Driver response and recovery following automation initiated disengagement in real-world hands-free driving
Published in Traffic Injury Prevention, 2023
Pnina Gershon, Bruce Mehler, Bryan Reimer
Concerns over driver inattention, coupled with known limitations of partial automation, has led research to focus on time-critical, system-initiated disengagements where drivers are required to take over either the lateral (steering) or both lateral and longitudinal (steering and speed) vehicle control (Louw et al. 2017; Gaspar and Carney 2019). Essentially, drivers may be unprepared to regain control when automation reaches its operational limits (Lin et al. 2018; Parasuraman and Riley 1997; Reagan et al. 2020). Furthermore, in these situations, it is also unknown how the use of systems like SC, that allows hands-free driving, will impact a driver’s ability to regain control in a timely manner. Driver attention monitoring systems are one mechanism designed to mitigate lapses in driver engagement by providing feedback to the driver or adapting the automation functionality in real-time (Donmez et al. 2009; Lee et al. 2013; Reimer 2020).

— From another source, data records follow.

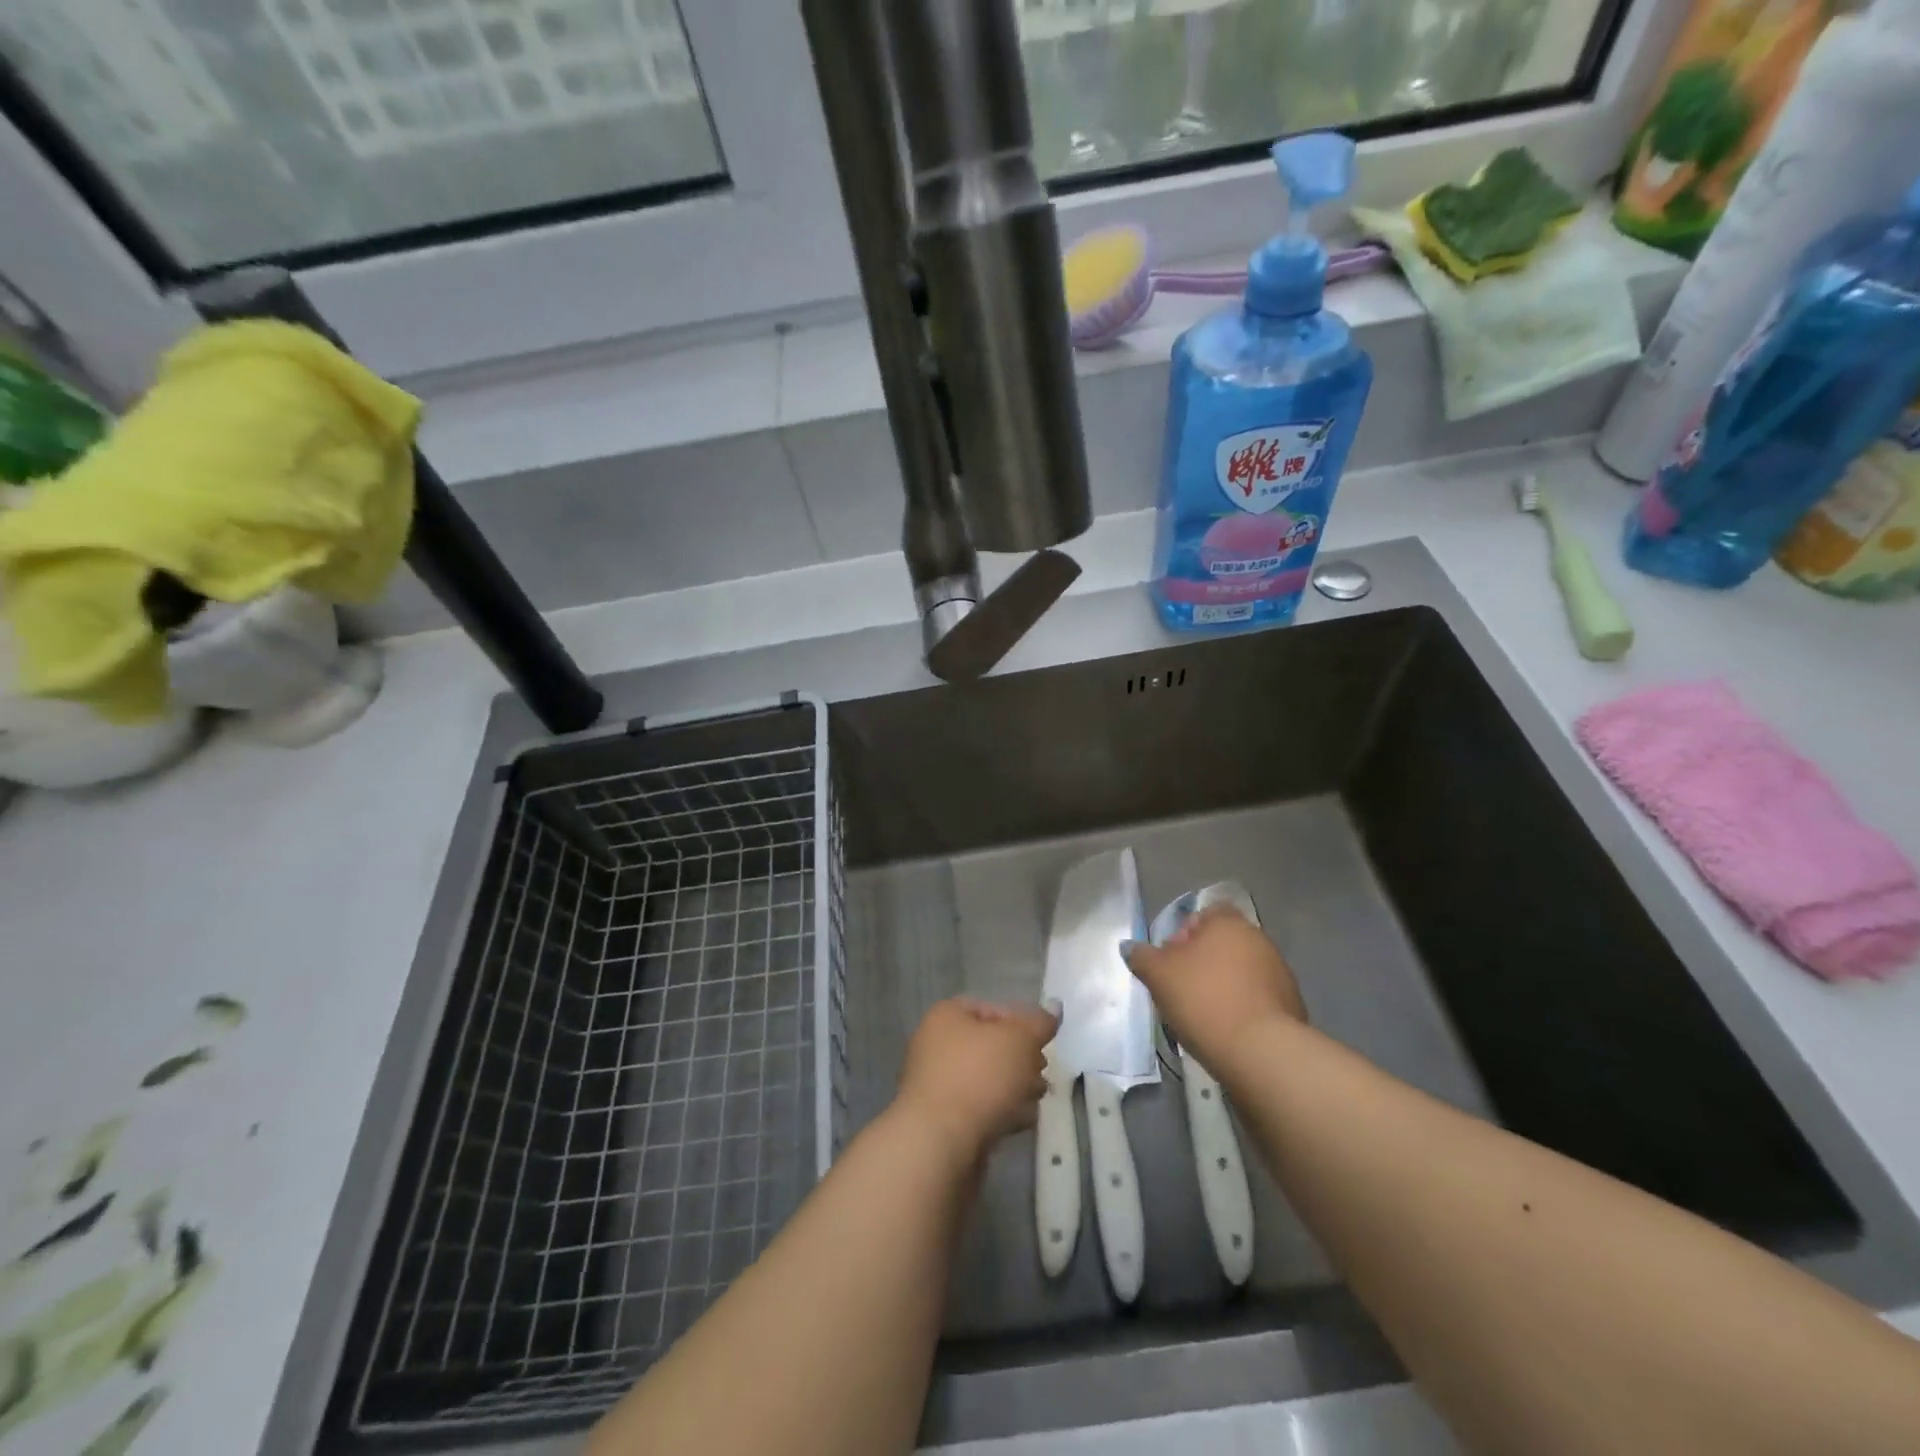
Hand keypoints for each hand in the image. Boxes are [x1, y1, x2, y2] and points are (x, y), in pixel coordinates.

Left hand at [894, 998, 1059, 1168]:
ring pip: (987, 1079)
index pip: (989, 1009)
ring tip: (1036, 1100)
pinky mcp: (943, 1121)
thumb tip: (1054, 1008)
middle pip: (989, 1046)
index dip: (1020, 1022)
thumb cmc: (980, 1076)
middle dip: (1021, 1060)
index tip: (1041, 1043)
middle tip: (1042, 1073)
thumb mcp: (1020, 1040)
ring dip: (1016, 1088)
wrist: (941, 1143)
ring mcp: (937, 1085)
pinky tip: (1021, 1123)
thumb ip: (1039, 1024)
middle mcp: (935, 1046)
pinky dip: (1001, 1112)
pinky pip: (979, 1108)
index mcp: (946, 1017)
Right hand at [1123, 904, 1306, 1073]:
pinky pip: (1257, 997)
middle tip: (1181, 988)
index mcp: (1228, 923)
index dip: (1184, 933)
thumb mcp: (1158, 975)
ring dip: (1224, 985)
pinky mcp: (1292, 1005)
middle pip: (1223, 943)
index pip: (1205, 915)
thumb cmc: (1204, 999)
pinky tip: (1227, 1029)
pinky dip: (1242, 1006)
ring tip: (1203, 1014)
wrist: (1261, 1052)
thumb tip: (1129, 947)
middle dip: (1202, 962)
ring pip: (1241, 971)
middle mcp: (1259, 939)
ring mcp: (1280, 972)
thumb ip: (1142, 957)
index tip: (1171, 961)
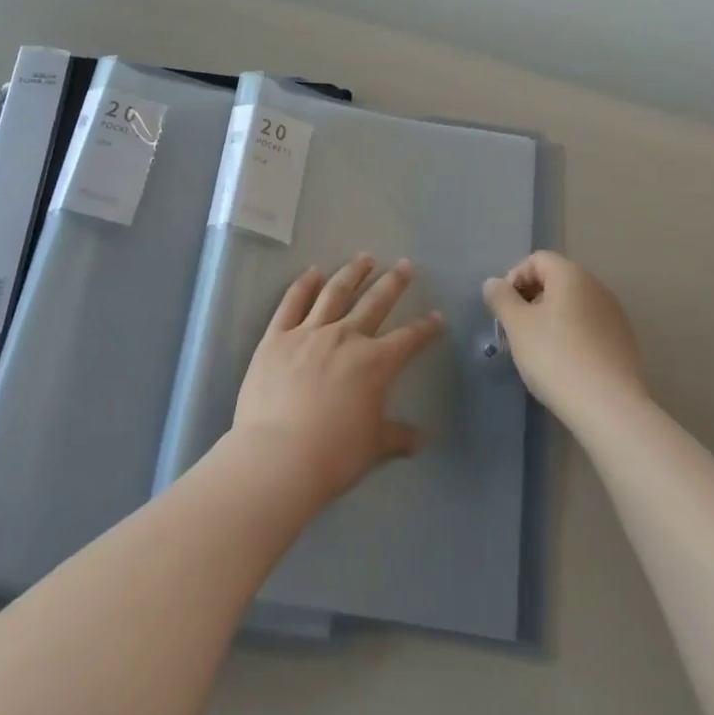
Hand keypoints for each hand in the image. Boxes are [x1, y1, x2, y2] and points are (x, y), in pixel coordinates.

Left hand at [233, 255, 445, 504]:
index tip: (437, 317)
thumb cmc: (332, 455)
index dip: (426, 328)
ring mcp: (308, 332)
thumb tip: (421, 439)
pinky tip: (313, 271)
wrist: (277, 456)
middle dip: (393, 283)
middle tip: (405, 265)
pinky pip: (292, 302)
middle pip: (375, 302)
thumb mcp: (372, 448)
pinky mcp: (277, 336)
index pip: (409, 338)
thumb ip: (397, 437)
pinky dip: (304, 284)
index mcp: (375, 363)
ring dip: (352, 272)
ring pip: (335, 292)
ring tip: (364, 258)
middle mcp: (345, 337)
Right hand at [483, 251, 647, 423]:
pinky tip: (564, 364)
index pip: (537, 260)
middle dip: (531, 299)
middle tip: (516, 329)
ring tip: (538, 350)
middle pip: (556, 280)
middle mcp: (597, 287)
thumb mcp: (517, 325)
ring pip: (573, 305)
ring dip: (551, 319)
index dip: (514, 278)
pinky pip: (589, 327)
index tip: (504, 308)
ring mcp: (615, 315)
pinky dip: (572, 336)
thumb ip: (501, 298)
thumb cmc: (556, 357)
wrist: (609, 408)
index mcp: (571, 275)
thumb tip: (493, 283)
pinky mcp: (624, 343)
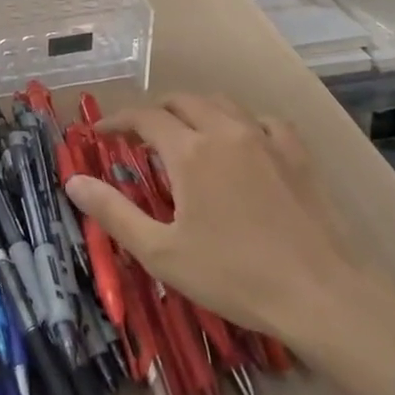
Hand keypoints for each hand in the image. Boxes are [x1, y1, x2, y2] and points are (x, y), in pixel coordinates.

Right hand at [64, 95, 394, 394]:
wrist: (322, 293)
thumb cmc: (233, 276)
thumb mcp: (161, 252)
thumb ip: (113, 212)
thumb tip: (73, 181)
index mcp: (190, 151)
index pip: (145, 118)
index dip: (118, 121)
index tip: (100, 134)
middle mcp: (226, 131)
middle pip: (183, 101)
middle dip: (155, 112)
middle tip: (139, 137)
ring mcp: (267, 139)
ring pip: (223, 103)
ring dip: (195, 110)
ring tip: (184, 132)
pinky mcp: (298, 154)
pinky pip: (264, 120)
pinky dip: (242, 121)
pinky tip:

Current driver monitoring systems use steering wheel torque-based sensors and/or driver facing cameras that track gaze and/or head position to infer driver state and intervene when a threshold for apparent inattention is exceeded. SC, for example, has a camera-based driver monitoring system that employs multimodal cues (visual, auditory, and haptics) to support driver attention on a moment-to-moment basis. While partial automation systems are increasingly available, the literature to date is limited by the lack of objective data on the extent to which drivers use partial automation, the context and frequencies in which the automation initiates disengagements, and how drivers respond to and recover from such events.